Calibrated average infectivity estimates also varied across municipalities, though certain municipalities consistently exhibited higher average infectivity estimates across the top-ranked parameter combinations (i.e., those with the lowest RMSE; Fig 5A). Most of these municipalities overlapped with previously reported dengue disease clusters [57] and had a significantly higher Gross Cell Product compared to other municipalities (Fig 5B; Wilcoxon rank sum test: W = 1,037, p = 0.021), suggesting a potential link between economic activity [56] and dengue incidence.

Download:

Fig 5. Municipality-level average infectivity estimates and Gross Cell Products.

(A) Distribution of municipality-specific average infectivity estimates for the 250 parameter combinations with the lowest root mean square errors. The top 5% of municipalities as sorted by median average infectivity estimates are highlighted in yellow. (B) Average log₁₀-transformed Gross Cell Product (GCP) — a measure of economic activity [56] where higher values represent greater economic activity — distributions, as reported by Siraj et al. (2018), for the municipalities depicted in (A), with the municipalities with the largest average infectivity estimates grouped separately.

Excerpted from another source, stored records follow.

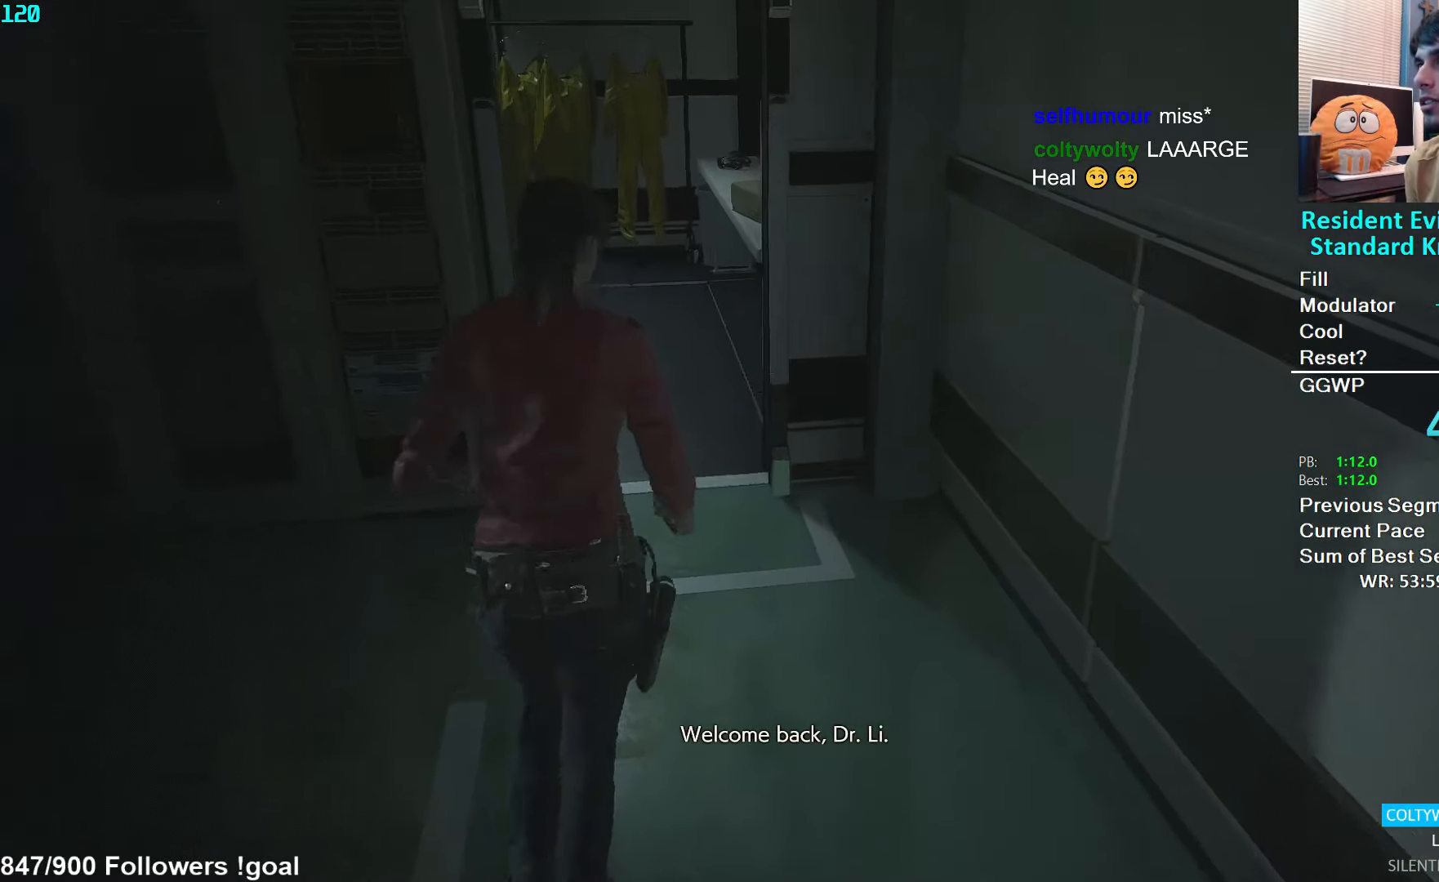
Gameplay with a controller (Xbox layout); each line is a JSON object with the inputs held at the frame after it. "events" lists button and stick changes between this image and that frame as [ms after this image, input, new state], when the widget could be followed in between.
{"buttons": [], "left_stick": "up", "right_stick": "left", "events": [[133, "right_stick", "left"]]}
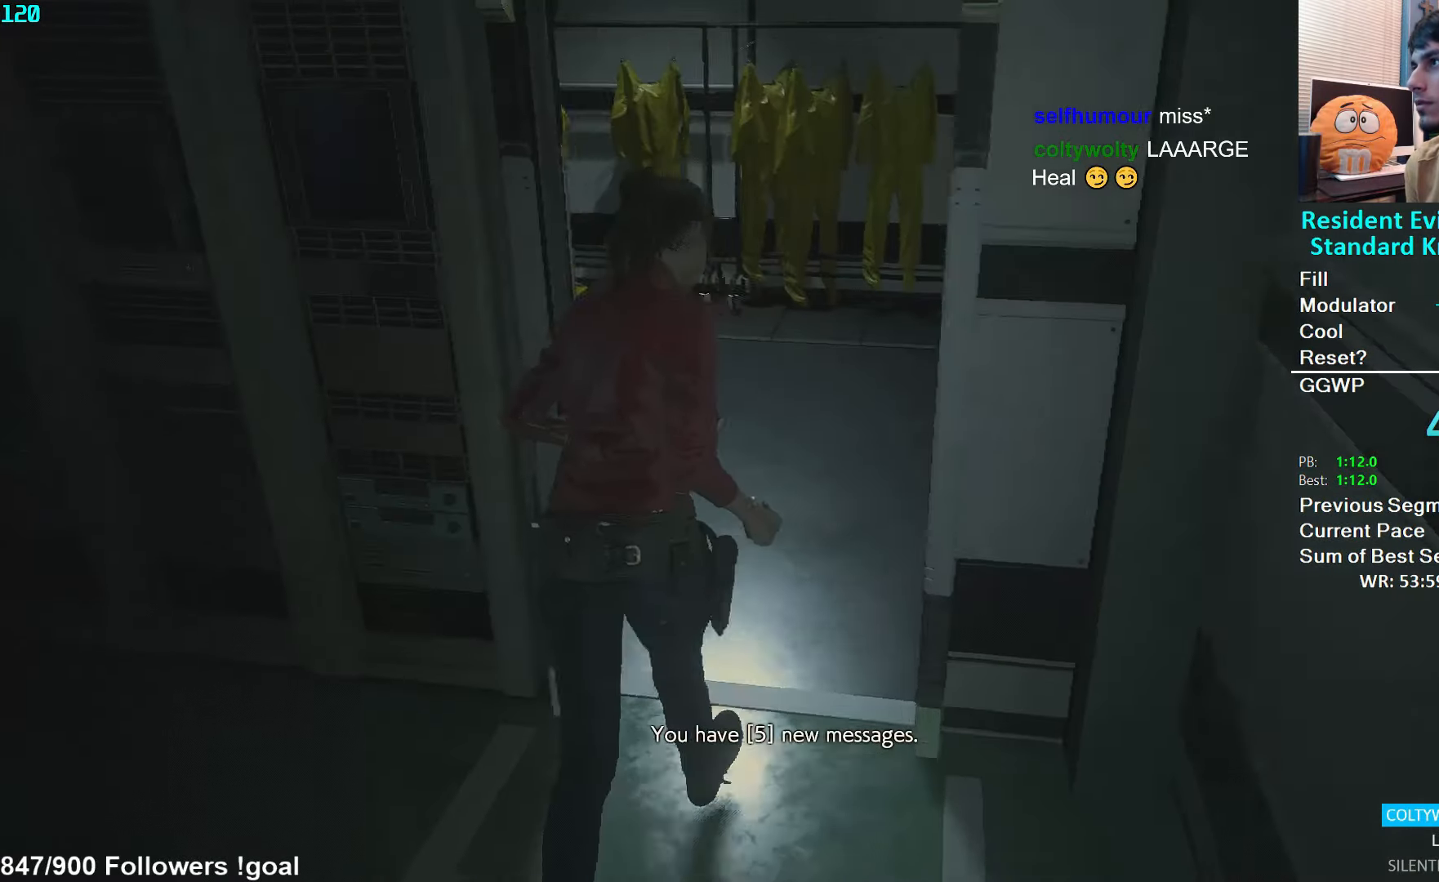
{"buttons": [], "left_stick": "up", "right_stick": "left", "events": []}
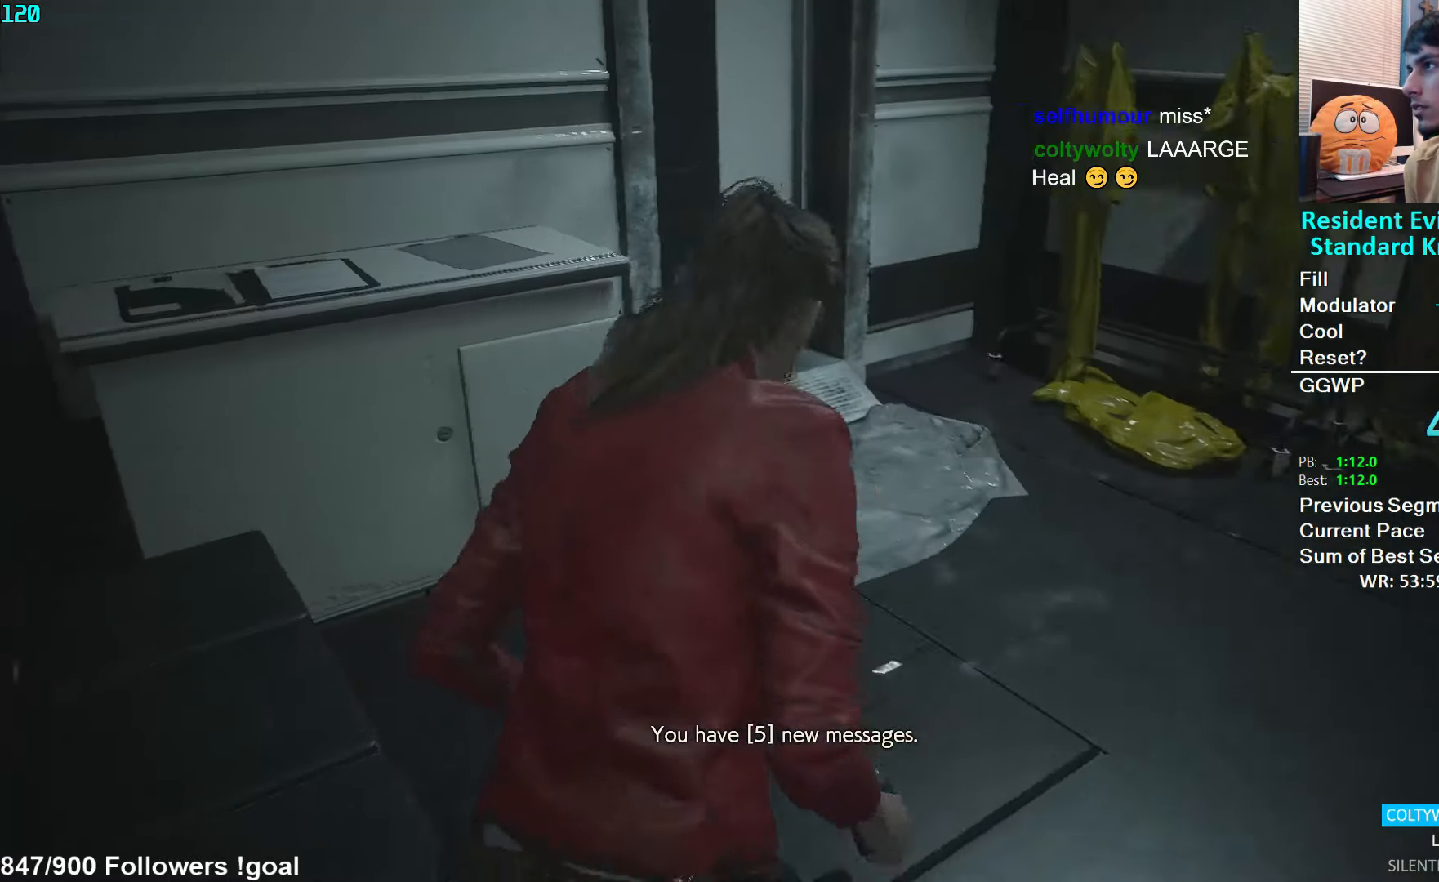
{"buttons": [], "left_stick": "up", "right_stick": "left", "events": []}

https://doi.org/10.1371/journal.pcbi.1013849.g005

Finally, we evaluated the predictive performance of the calibrated i_max GP using the best-fit parameters and withheld test data (N = 449). While the model achieved an RMSE of 0.006, the normalized RMSE (the RMSE scaled by the mean of the observed data) was 1.02, indicating that the model struggled to capture the full complexity of the system and that the model’s predictions were not highly accurate (S5A Fig). The rank correlation coefficient between observed and predicted values was 0.458, and permutation tests placed the model in the top percentile, demonstrating modest predictive power (S5B Fig). However, these results underscore the limitations of our approach to large-scale, heterogeneous epidemic data.

Discussion

In this paper, we demonstrated the potential of statistical emulation for studying the dynamics of epidemiological IBMs. Specifically, we implemented an abstract individual-based disease transmission model, loosely inspired by dengue, in C++ and trained Gaussian Process (GP) emulators to approximate three key outbreak metrics: outbreak probability, maximum incidence (i_max), and outbreak duration. Due to their fast prediction speed, these GPs facilitated highly efficient exploration of the model’s eight-dimensional parameter space, allowing us to conduct comprehensive sensitivity analyses that would have been computationally prohibitive using the IBM directly. Our results show that average infectivity and average mobility have large first-order effects and influence all three epidemiological metrics. The most important pairwise parameter interaction varies by model outcome: the interaction between average infectivity and the average human mobility primarily influences outbreak probability, whereas the timing of the first infectious case, combined with seasonality strength, can shape both i_max and the duration of epidemics. Although our trained GP — and the underlying IBM — do not fully capture the full complexity and heterogeneity of real-world dengue dynamics, they provide a computational efficient framework for exploring broad epidemiological patterns and trends. When applied to Colombian dengue incidence data, the approach highlighted municipalities that overlap with previously identified dengue clusters [57], illustrating how statistical emulation can complement empirical research by linking computational modeling with observed disease distributions.